やること: 抜粋の「その後、夜明けと共に、洞窟の外は再び静寂に包まれました。」から「を、こと細かく説明しました。」までを、「カヌー」を「舟」に置き換えて書き直してください。

(前回からの続き)
ワオラニの不思議な夜 (N.1)
真夜中、彼らは誰かがハミングする声を聞きました(*1)。
その声は、彼らのすぐ近くから聞こえて来ます。
しかし、洞窟の外をのぞいて見ると、誰一人いませんでした。
その後、夜明けと共に、洞窟の外は再び静寂に包まれました。
そして日が昇ると、ああ、何ということでしょう!
彼らの目の前に、大量の石が積まれていたのです。
どうやら、それはヘイアウ、すなわち神社のようでした。
そして今でもその遺跡は、人目を引いているそうです。
首長カカエに報告する
ケクプアと従者たちは首長(カカエ)の下に戻って来ました。
そして、「あちこち探したのですが、結局、うまく行きませんでした。」 と報告しました。
さらに、望み通りのカヌーを造るのに、ちょうど良いコアの木が無かった旨を、こと細かく説明しました。
それに加えて、ワオラニの不思議な出来事についても、首長にお話ししました。
それを聞いた首長のカカエは、メネフネの子孫でした。
ですから彼は直ぐに、その不思議な出来事がメネフネの仕業だと気付きました。
カネの夜のハミングを待て! (N.2)
そこで彼は家臣ケクプアに、こう指示しました。
「まずはマカホとカマケラの地まで行きなさい。
そしてカネの夜まで、そこに留まるのだ。
その夜が来たら、プウヌイまで上って行きなさい。
そして、メネフネたちのハミングと話し声が聞こえるまで待つのだ。

提供資料:
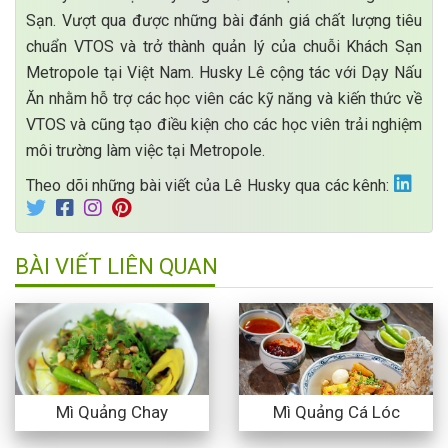
Sạn. Vượt qua được những bài đánh giá chất lượng tiêu
chuẩn VTOS và trở thành quản lý của chuỗi Khách Sạn
Metropole tại Việt Nam. Husky Lê cộng tác với Dạy Nấu
Ăn nhằm hỗ trợ các học viên các kỹ năng và kiến thức về
VTOS và cũng tạo điều kiện cho các học viên trải nghiệm
môi trường làm việc tại Metropole.
Theo dõi những bài viết của Lê Husky qua các kênh:
BÀI VIẾT LIÊN QUAN
Mì Quảng Chay
Mì Quảng Cá Lóc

解答欄:
その後、夜明けと共に、洞窟の外は再び静寂に包まれました。
そして日が昇ると、ああ、何ということでしょう!
彼らの目の前に、大量の石が積まれていたのです。
どうやら、それはヘイアウ、すなわち神社のようでした。
そして今でもその遺跡は、人目を引いているそうです。
首長カカエに報告する
ケクプアと従者たちは首長(カカエ)の下に戻って来ました。
そして、「あちこち探したのですが、結局、うまく行きませんでした。」 と報告しました。
さらに、望み通りの舟を造るのに、ちょうど良いコアの木が無かった旨を、こと細かく説明しました。